╭─ Data for analysis

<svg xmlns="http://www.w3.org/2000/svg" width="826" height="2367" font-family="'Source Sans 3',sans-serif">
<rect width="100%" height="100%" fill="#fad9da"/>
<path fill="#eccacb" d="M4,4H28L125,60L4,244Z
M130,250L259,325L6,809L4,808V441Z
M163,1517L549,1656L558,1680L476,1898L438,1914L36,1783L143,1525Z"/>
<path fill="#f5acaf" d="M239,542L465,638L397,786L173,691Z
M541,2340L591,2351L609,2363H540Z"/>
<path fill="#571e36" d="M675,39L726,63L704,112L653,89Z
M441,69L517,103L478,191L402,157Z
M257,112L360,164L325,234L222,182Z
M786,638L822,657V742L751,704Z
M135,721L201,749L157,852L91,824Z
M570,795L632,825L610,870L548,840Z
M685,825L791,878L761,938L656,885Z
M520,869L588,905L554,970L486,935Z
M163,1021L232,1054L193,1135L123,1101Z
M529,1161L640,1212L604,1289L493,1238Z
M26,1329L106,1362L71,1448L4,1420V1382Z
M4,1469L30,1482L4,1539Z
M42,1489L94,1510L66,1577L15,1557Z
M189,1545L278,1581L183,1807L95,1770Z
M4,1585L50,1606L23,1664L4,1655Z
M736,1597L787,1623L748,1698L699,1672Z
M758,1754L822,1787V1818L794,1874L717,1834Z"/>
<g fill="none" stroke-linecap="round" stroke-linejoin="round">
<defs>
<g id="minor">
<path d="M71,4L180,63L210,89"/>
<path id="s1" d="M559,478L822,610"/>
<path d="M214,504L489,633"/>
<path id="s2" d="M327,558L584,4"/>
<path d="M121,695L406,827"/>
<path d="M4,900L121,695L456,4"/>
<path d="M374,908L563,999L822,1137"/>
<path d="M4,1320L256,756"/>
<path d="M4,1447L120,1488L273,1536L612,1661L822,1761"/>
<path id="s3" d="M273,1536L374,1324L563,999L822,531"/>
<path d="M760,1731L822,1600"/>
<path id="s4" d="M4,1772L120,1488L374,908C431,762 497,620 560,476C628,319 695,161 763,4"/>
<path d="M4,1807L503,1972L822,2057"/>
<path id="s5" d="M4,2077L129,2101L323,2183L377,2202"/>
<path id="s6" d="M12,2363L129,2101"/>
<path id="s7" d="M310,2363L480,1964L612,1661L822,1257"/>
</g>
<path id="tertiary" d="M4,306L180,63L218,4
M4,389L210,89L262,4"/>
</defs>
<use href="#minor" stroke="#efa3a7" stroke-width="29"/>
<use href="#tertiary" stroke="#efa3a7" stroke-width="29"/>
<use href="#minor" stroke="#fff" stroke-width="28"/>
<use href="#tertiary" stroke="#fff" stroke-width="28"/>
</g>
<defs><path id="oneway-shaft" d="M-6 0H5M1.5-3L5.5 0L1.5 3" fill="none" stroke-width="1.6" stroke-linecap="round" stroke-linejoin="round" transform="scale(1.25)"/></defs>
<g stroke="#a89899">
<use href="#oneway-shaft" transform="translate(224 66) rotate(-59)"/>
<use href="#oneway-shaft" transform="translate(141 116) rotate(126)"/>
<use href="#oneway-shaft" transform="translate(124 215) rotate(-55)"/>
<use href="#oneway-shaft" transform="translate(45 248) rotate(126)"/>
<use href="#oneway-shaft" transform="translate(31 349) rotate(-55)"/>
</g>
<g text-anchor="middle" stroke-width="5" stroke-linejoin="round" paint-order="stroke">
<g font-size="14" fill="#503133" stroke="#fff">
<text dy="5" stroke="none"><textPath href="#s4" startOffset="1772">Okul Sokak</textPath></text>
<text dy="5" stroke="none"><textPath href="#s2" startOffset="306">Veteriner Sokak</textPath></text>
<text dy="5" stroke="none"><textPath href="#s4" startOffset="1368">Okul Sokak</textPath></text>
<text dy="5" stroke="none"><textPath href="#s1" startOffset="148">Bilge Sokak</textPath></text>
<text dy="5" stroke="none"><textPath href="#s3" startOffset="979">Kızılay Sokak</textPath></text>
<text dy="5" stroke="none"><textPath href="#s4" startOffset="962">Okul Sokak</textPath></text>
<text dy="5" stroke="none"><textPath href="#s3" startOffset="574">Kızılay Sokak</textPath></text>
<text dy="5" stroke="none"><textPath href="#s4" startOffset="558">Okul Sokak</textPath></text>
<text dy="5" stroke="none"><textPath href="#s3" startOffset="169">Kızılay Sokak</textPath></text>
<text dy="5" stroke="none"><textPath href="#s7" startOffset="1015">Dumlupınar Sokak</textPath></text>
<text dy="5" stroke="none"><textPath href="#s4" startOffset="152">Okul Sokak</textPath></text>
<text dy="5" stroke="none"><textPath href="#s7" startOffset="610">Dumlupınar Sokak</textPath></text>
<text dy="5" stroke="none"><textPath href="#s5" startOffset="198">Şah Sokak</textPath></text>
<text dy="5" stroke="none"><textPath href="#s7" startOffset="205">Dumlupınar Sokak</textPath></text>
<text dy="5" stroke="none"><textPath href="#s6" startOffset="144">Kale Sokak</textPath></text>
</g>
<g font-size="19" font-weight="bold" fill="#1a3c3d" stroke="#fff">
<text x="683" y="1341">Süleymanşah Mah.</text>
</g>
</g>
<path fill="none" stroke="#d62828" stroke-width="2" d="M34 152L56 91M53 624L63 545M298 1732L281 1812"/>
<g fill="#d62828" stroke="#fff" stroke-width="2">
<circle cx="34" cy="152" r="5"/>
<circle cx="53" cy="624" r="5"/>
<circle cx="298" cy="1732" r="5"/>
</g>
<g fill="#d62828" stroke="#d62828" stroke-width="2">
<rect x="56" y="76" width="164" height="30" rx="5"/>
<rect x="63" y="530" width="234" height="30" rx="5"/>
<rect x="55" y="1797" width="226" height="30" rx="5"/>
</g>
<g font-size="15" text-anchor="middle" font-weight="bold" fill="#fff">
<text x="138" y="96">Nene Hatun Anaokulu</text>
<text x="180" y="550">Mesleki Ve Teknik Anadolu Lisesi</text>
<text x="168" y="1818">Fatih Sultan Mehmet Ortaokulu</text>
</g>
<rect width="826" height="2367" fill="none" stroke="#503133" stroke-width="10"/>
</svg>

╰─

#### Work instructions:
Please output the material above exactly as it reads.

#### Worked solution:
<svg xmlns="http://www.w3.org/2000/svg" width="826" height="2367" font-family="'Source Sans 3',sans-serif">
<rect width="100%" height="100%" fill="#fad9da"/>
<path fill="#eccacb" d="M4,4H28L125,60L4,244Z
M130,250L259,325L6,809L4,808V441Z
M163,1517L549,1656L558,1680L476,1898L438,1914L36,1783L143,1525Z"/>
<path fill="#f5acaf" d="M239,542L465,638L397,786L173,691Z
M541,2340L591,2351L609,2363H540Z"/>
<path fill="#571e36" d="M675,39L726,63L704,112L653,89Z
M441,69L517,103L478,191L402,157Z
M257,112L360,164L325,234L222,182Z
M786,638L822,657V742L751,704Z
M135,721L201,749L157,852L91,824Z
M570,795L632,825L610,870L548,840Z
M685,825L791,878L761,938L656,885Z
M520,869L588,905L554,970L486,935Z
M163,1021L232,1054L193,1135L123,1101Z
M529,1161L640,1212L604,1289L493,1238Z
M26,1329L106,1362L71,1448L4,1420V1382Z
M4,1469L30,1482L4,1539Z
M42,1489L94,1510L66,1577L15,1557Z
M189,1545L278,1581L183,1807L95,1770Z
M4,1585L50,1606L23,1664L4,1655Z
M736,1597L787,1623L748,1698L699,1672Z
M758,1754L822,1787V1818L794,1874L717,1834Z"/>
<g fill="none" stroke-linecap="round" stroke-linejoin="round">
<defs>
<g id="minor">
<path d="M71,4L180,63L210,89"/>
<path id="s1" d="M559,478L822,610"/>
<path d="M214,504L489,633"/>
<path id="s2" d="M327,558L584,4"/>
<path d="M121,695L406,827"/>
<path d="M4,900L121,695L456,4"/>
<path d="M374,908L563,999L822,1137"/>
<path d="M4,1320L256,756"/>
<path d="M4,1447L120,1488L273,1536L612,1661L822,1761"/>
<path id="s3" d="M273,1536L374,1324L563,999L822,531"/>
<path d="M760,1731L822,1600"/>
<path id="s4" d="M4,1772L120,1488L374,908C431,762 497,620 560,476C628,319 695,161 763,4"/>
<path d="M4,1807L503,1972L822,2057"/>
<path id="s5" d="M4,2077L129,2101L323,2183L377,2202"/>
<path id="s6" d="M12,2363L129,2101"/>
<path id="s7" d="M310,2363L480,1964L612,1661L822,1257"/>
</g>
<path id="tertiary" d="M4,306L180,63L218,4
M4,389L210,89L262,4"/>
</defs>
<use href="#minor" stroke="#efa3a7" stroke-width="29"/>
<use href="#tertiary" stroke="#efa3a7" stroke-width="29"/>
<use href="#minor" stroke="#fff" stroke-width="28"/>
<use href="#tertiary" stroke="#fff" stroke-width="28"/>
</g>
<defs><path id="oneway-shaft" d="M-6 0H5M1.5-3L5.5 0L1.5 3" fill="none" stroke-width="1.6" stroke-linecap="round" stroke-linejoin="round" transform="scale(1.25)"/></defs>
<g stroke="#a89899">
<use href="#oneway-shaft" transform="translate(224 66) rotate(-59)"/>
<use href="#oneway-shaft" transform="translate(141 116) rotate(126)"/>
<use href="#oneway-shaft" transform="translate(124 215) rotate(-55)"/>
<use href="#oneway-shaft" transform="translate(45 248) rotate(126)"/>
<use href="#oneway-shaft" transform="translate(31 349) rotate(-55)"/>
</g>
<g text-anchor="middle" stroke-width="5" stroke-linejoin="round" paint-order="stroke">
<g font-size="14" fill="#503133" stroke="#fff">
<text dy="5" stroke="none"><textPath href="#s4" startOffset="1772">Okul Sokak</textPath></text>
<text dy="5" stroke="none"><textPath href="#s2" startOffset="306">Veteriner Sokak</textPath></text>
<text dy="5" stroke="none"><textPath href="#s4" startOffset="1368">Okul Sokak</textPath></text>
<text dy="5" stroke="none"><textPath href="#s1" startOffset="148">Bilge Sokak</textPath></text>
<text dy="5" stroke="none"><textPath href="#s3" startOffset="979">Kızılay Sokak</textPath></text>
<text dy="5" stroke="none"><textPath href="#s4" startOffset="962">Okul Sokak</textPath></text>
<text dy="5" stroke="none"><textPath href="#s3" startOffset="574">Kızılay Sokak</textPath></text>
<text dy="5" stroke="none"><textPath href="#s4" startOffset="558">Okul Sokak</textPath></text>
<text dy="5" stroke="none"><textPath href="#s3" startOffset="169">Kızılay Sokak</textPath></text>
<text dy="5" stroke="none"><textPath href="#s7" startOffset="1015">Dumlupınar Sokak</textPath></text>
<text dy="5" stroke="none"><textPath href="#s4" startOffset="152">Okul Sokak</textPath></text>
<text dy="5" stroke="none"><textPath href="#s7" startOffset="610">Dumlupınar Sokak</textPath></text>
<text dy="5" stroke="none"><textPath href="#s5" startOffset="198">Şah Sokak</textPath></text>
<text dy="5" stroke="none"><textPath href="#s7" startOffset="205">Dumlupınar Sokak</textPath></text>
<text dy="5" stroke="none"><textPath href="#s6" startOffset="144">Kale Sokak</textPath></text>
</g>
<g font-size="19" font-weight="bold" fill="#1a3c3d" stroke="#fff">
<text x="683" y="1341">Süleymanşah Mah.</text>
</g>
</g>
<path fill="none" stroke="#d62828" stroke-width="2" d="M34 152L56 91M53 624L63 545M298 1732L281 1812"/>
<g fill="#d62828" stroke="#fff" stroke-width="2">
<circle cx="34" cy="152" r="5"/>
<circle cx="53" cy="624" r="5"/>
<circle cx="298" cy="1732" r="5"/>
</g>
<g fill="#d62828" stroke="#d62828" stroke-width="2">
<rect x="56" y="76" width="164" height="30" rx="5"/>
<rect x="63" y="530" width="234" height="30" rx="5"/>
<rect x="55" y="1797" width="226" height="30" rx="5"/>
</g>
<g font-size="15" text-anchor="middle" font-weight="bold" fill="#fff">
<text x="138" y="96">Nene Hatun Anaokulu</text>
<text x="180" y="550">Mesleki Ve Teknik Anadolu Lisesi</text>
<text x="168" y="1818">Fatih Sultan Mehmet Ortaokulu</text>
</g>
<rect width="826" height="2367" fill="none" stroke="#503133" stroke-width="10"/>
</svg>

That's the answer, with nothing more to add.